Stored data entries
• • • • •
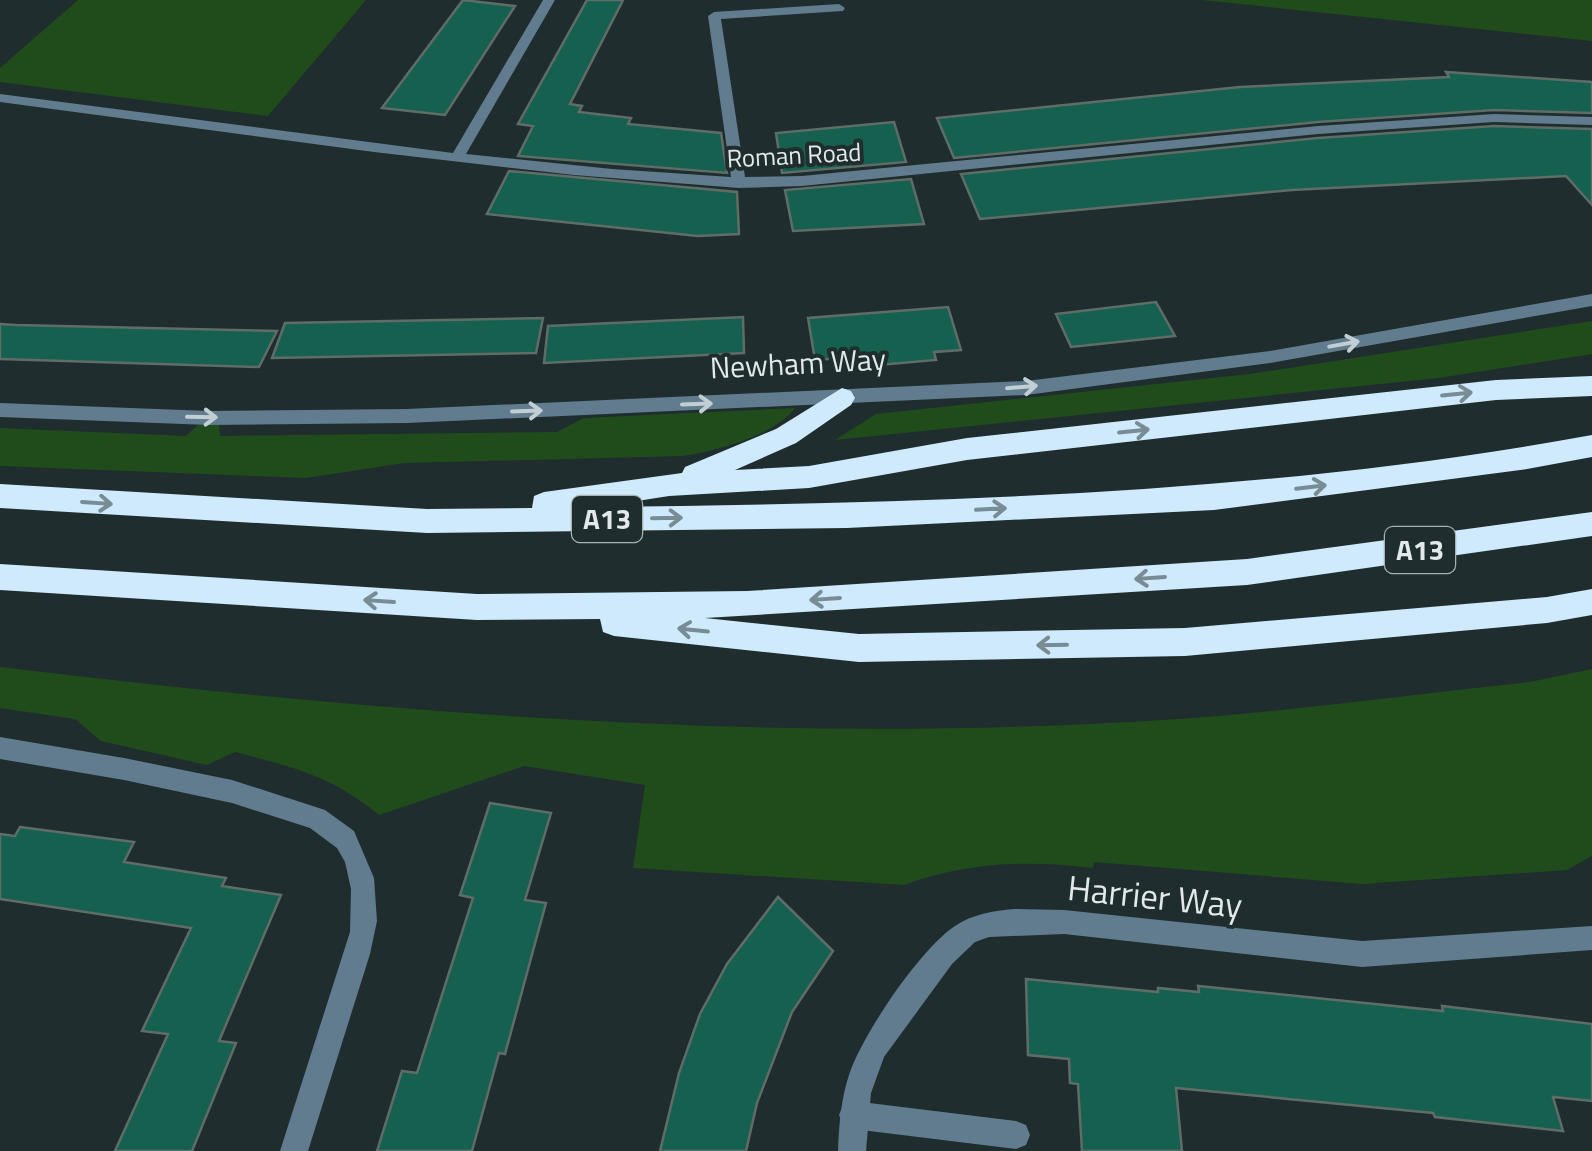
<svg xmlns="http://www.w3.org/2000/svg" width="1592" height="1151" viewBox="0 0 1592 1151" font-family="'Titillium Web',sans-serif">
<rect width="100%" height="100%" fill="#202d2e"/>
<!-- green -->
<g fill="#204c1c">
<path d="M78,0h288l-98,116 -268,-34v-14z"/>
<path d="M1202,0h390v41z"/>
<path d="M1592,321v33l-153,24 -604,62 41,-26 374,-40z"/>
<path d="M795,408c-20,27 -78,43 -113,48l-278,7 -98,15 -306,-12v-38l186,8 12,-11h21l1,11 337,-4 27,-14z"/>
<path d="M0,667c380,46 764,77 1147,54 128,-7 256,-26 383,-39l62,-13v187l-25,14 -205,14 -268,-22 -1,6c-67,-8 -125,-6 -189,17l-271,-17 12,-83 -121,-19 -145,49c-47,-39 -86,-48 -144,-63l-28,13 -106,-24 -26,-22 -75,-11z"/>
</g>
<!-- building -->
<g fill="#15604f" stroke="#5f6c68" stroke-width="2.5">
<path d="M463,0l52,6 -70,109 -63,-7z"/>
<path d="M587,0h36l-53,104 12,2 -3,6 52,6 -3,6 93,9 6,40 -209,-17 15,-30 -15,-2z"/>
<path d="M1446,72l146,10v31l-98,-3 -176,12 -364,36 -17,-40 303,-31 209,-10z"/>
<path d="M894,122l12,40 -124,11 -6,-40z"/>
<path d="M1494,126l98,3v76l-26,-29 -274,14 -312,29 -19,-45 357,-36z"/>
<path d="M509,171l228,21 2,42 -41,2 -211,-22z"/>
<path d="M911,179l13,45 -131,7 -8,-41z"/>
<path d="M1156,302l19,34 -104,11 -15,-33z"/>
<path d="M948,307l13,43 -27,2 2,8 -91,8 -2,-10 -28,2 -7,-42z"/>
<path d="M743,317l1,36 -200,10 4,-37z"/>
<path d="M543,318l-7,35 -264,5 13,-35z"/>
<path d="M0,324l16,1 261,6 -18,36 -259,-8z"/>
<path d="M490,803l61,10 -26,87 21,3 -41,151 -6,-1 -27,98h-95l25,-80 15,2 56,-175 -13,-3z"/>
<path d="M20,827l114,15 -10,20 102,16 -4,8 59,9 -62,146 17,2 -44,108h-77l53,-117 -26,-3 49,-103 -191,-29v-65l15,2z"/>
<path d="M778,897l55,54 -41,61 -35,91 -11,48h-86l19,-78 21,-59 27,-50z"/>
<path d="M1026,979l132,13v-4l41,4 -1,-6 245,25 -1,-5 150,18v77l-39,-4 10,34 -128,-14 -2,-4 -257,-25 6,63h-100l-4,-67 -8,-1 -1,-24 -41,-4z"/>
</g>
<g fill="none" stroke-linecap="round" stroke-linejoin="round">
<!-- lane -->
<path fill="#607c8e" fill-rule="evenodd" d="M853,1101l163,20 10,4 4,10 -4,10 -10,4 -163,-20 -10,-4 -4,-10 4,-10z"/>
<!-- street -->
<g fill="#607c8e" fill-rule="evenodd">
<path d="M543,0h12l-89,154 146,15 119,8 -23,-161 6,-4 125,-8 6,4 -2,3 -122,8 24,158 57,-1 516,-50 176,-12 98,3v8l-98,-3 -176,12 -516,52 -63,2 -165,-13 -200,-23 -374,-50v-8l453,59z"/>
<path d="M1592,294v12l-322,57 -244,32 -619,28 -198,2 -209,-8v-14l209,8 198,-2 619,-28 244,-30z"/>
<path d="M0,737l124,21 108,22 93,30 29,21 20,47 3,43 -7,33 -62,197h-28l70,-219 1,-43 -6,-27 -8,-14 -27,-20 -78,-25 -108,-23 -124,-21z"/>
<path d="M1014,909l50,1 298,31 230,-15v24l-230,17 -298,-33 -75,3 -14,5 -23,22 -68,93 -13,36 -5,58h-28c1,-26 3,-52 11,-76 13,-40 71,-126 106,-149 17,-12 39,-15 59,-17z"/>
</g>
<!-- highway -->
<g fill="#cfeafc" fill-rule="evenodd">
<path d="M1592,376v20l-96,4 -529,60 -158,28 -140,8 -70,11c333,-4 665,-12 993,-72v22l-65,12 -313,41 -367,18 -420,5 -427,-25v-24l427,25 105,-1 2,-12 10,-4 138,-19 3,-6 91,-38 66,-41 9,3 4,7 -4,7 -55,38 -61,27 74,-4 158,-28 529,-58z"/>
<path d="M1592,512v24l-345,49 -542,33 154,16 326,-6 362,-31 45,-8v26l-45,8 -362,33 -326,6 -245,-26 -11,-4 -3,-13 -123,1 -477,-30v-26l477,30 270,-3 500,-32z"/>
</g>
</g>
<!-- one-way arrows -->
<defs><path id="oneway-shaft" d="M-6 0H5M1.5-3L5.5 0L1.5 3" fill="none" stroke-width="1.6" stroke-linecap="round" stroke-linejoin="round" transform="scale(2.5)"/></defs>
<g stroke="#c1ced3">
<use href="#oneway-shaft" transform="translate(1344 344) rotate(-10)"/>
<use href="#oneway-shaft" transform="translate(1022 387) rotate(-5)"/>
<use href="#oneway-shaft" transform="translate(697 404) rotate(-2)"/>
<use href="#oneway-shaft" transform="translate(527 411) rotate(-2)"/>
<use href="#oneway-shaft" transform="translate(202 417) rotate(1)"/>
</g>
<g stroke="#788c95">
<use href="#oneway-shaft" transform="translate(1457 394) rotate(-6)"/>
<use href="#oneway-shaft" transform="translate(1134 431) rotate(-6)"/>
<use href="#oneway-shaft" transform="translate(1311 487) rotate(-7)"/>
<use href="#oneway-shaft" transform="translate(97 503) rotate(4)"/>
<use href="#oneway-shaft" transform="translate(991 509) rotate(-3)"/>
<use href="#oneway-shaft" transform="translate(667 518) rotate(-1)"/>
<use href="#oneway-shaft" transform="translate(1150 578) rotate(176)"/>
<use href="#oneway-shaft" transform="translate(825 599) rotate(176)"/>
<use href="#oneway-shaft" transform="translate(379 601) rotate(-176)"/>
<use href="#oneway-shaft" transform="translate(693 630) rotate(-174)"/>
<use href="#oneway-shaft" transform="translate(1052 645) rotate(179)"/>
</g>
<g text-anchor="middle" stroke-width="8" stroke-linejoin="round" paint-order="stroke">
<!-- far-street labels -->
<g font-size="25" fill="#e1e9ea" stroke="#202d2e">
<text transform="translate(794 155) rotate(-3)" y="9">Roman Road</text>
</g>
<!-- shield labels -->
<g fill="#202d2e" stroke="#a7b1b2" stroke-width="2.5">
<rect x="572" y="496" width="70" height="46" rx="8"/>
<rect x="1385" y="527" width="70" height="46" rx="8"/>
</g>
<g font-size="28" font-weight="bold" fill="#e1e9ea">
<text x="607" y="529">A13</text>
<text x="1420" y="560">A13</text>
</g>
<!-- street labels -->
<g font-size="30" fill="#e1e9ea" stroke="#202d2e">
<text transform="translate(798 364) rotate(-3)" y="10">Newham Way</text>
</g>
<!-- near-street labels -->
<g font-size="35" fill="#e1e9ea" stroke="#202d2e">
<text transform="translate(1155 897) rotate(6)" y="12">Harrier Way</text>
</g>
</g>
</svg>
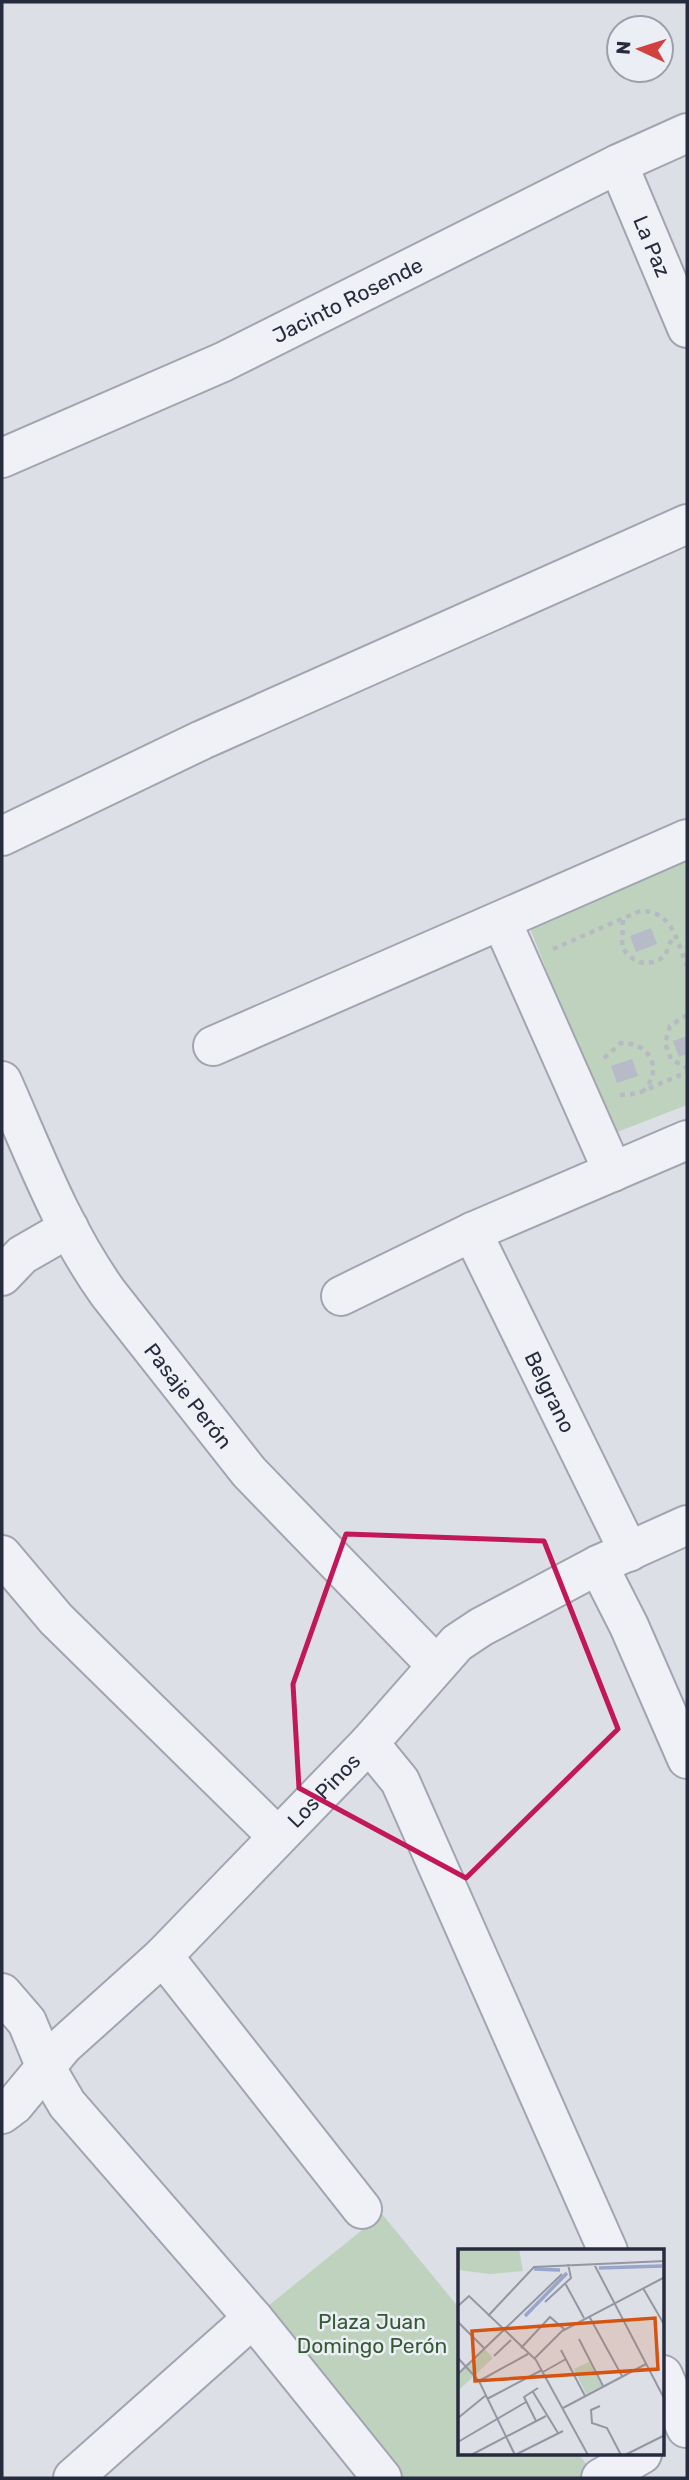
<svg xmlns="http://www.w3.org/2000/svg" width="689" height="2480" viewBox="0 0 689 2480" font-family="Rubik,sans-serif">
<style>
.green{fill:#bfd2be}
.building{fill:#b7bac7}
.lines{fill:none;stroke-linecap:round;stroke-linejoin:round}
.minor-casing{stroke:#a2a5b1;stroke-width:42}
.path{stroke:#b7bac2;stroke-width:4.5;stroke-dasharray:5 5;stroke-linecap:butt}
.minor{stroke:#f0f1f6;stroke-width:38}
.marked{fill:none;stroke:#c2185b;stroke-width:5;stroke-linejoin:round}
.labels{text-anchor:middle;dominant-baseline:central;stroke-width:5;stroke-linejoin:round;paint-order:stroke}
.street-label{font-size:21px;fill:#262b3e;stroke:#eceef5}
.park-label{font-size:21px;fill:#345a33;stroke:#eceef5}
.inset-river{fill:none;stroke:#97a6c9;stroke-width:3.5}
.inset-road{fill:none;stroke:#9497a3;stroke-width:2}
.view{fill:#d55411;fill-opacity:0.15;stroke:#d55411;stroke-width:3.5}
.inset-edge{fill:none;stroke:#262b3e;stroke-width:3.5}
</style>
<rect width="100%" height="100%" fill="#dddfe7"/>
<g class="green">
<polygon points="687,852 687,1105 612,1134 529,926"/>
<polygon points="382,2214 460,2309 460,2454 578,2454 598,2478 382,2478 253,2318"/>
</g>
<g class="building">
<polygon points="651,928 657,944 636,952 630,936"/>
<polygon points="687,1036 687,1054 679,1057 673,1041"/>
<polygon points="632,1059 638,1076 617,1083 611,1066"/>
</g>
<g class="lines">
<g class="minor-casing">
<g id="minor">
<path id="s1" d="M618 164 687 328"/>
<path id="s2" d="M2 458 223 362 618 164 687 133"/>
<polyline points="2,836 202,740 687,524"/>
<polyline points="502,922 613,1172"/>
<polyline points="213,1046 687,839"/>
<path id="s3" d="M2 1081C34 1153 62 1229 108 1293L249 1472 436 1665"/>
<path id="s4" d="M472 1232 629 1552"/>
<polyline points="2,1276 22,1255 69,1228"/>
<polyline points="341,1296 472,1232 687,1140"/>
<polyline points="2,1555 56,1619 276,1835"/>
<polyline points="598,1565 629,1626 687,1759"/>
<polyline points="369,1743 400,1781 608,2251"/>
<polyline points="163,1956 362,2209"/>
<polyline points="2,1993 27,2022 46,2068 67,2104 253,2318 382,2478"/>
<path id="s5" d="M2 2114 14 2105 63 2046 163 1956 369 1743 457 1643 481 1627 598 1565 687 1525"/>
<polyline points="663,2375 686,2428"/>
<polyline points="73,2478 253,2318"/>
<polyline points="601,2478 642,2454"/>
</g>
</g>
<g class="path">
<path d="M623 920 622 947C633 964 648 968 665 956L673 935"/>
<path d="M553 949 640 911C672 910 677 941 687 966"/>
<polyline points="687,1015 670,1026 665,1043 671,1059 687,1068"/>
<path d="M604 1058 621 1043C649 1042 664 1069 644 1090"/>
<polyline points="620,1095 639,1093 687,1072"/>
</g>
<use href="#minor" class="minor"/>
</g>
<path class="marked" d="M346 1534 544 1541 618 1729 466 1878 299 1788 293 1684Z"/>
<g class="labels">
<g class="street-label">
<text stroke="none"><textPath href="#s1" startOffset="89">La Paz</textPath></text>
<text stroke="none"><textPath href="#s2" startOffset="380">Jacinto Rosende</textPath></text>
<text stroke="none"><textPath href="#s4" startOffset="178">Belgrano</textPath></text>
<text stroke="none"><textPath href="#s3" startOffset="368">Pasaje Perón</textPath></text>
<text stroke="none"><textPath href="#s5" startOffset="457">Los Pinos</textPath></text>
</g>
<g class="park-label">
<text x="372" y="2321">Plaza Juan<tspan x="372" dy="24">Domingo Perón</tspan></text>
</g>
</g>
<g transform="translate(458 2249)">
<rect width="206" height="206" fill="#dddfe7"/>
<path d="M0 0H61L65 22 32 25 0 21ZM27 100 35 109 0 142V125ZM131 113 144 137 128 145 116 120Z" fill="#bfd2be"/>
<path class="inset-river" d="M141 19 204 17M76 20 102 21M67 67 109 24"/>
<path class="inset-road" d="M136 15 207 151M107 34 126 69M185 39 207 77M87 53 113 29 110 15M0 57 11 47 78 111 130 206M30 67 76 18 207 12M131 67 164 127M0 73 27 100M121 90 145 137M63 99 92 68 106 80M103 101 127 147M36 107 53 91M0 109 21 132 57 206M76 110 104 82 207 28M85 123 108 110M0 125 104 25M21 132 70 105M75 143 100 184M29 150 84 121M142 157 133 161 134 174 149 179 163 206M105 159 188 115M0 169 27 147M78 172 66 148 80 139M0 193 68 153M13 206 88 167M57 206 105 182M167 206 207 186"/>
<path class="view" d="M197 69 200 120 17 132 14 82Z"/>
<rect width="206" height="206" class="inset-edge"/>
</g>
<rect width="689" height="2480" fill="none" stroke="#262b3e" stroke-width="7"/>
<g transform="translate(640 49) rotate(274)"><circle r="33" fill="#eceef5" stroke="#9da0ac" stroke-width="2"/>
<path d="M0-5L12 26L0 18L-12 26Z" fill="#d1413d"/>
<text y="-10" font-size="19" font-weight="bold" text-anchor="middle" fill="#262b3e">N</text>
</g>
</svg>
• • • • •
#### Work item:
For every line above that holds the word "bold", report the whole line.

#### Response to this exercise:
<g font-size="28" font-weight="bold" fill="#e1e9ea">
<text y="-10" font-size="19" font-weight="bold" text-anchor="middle" fill="#262b3e">N</text>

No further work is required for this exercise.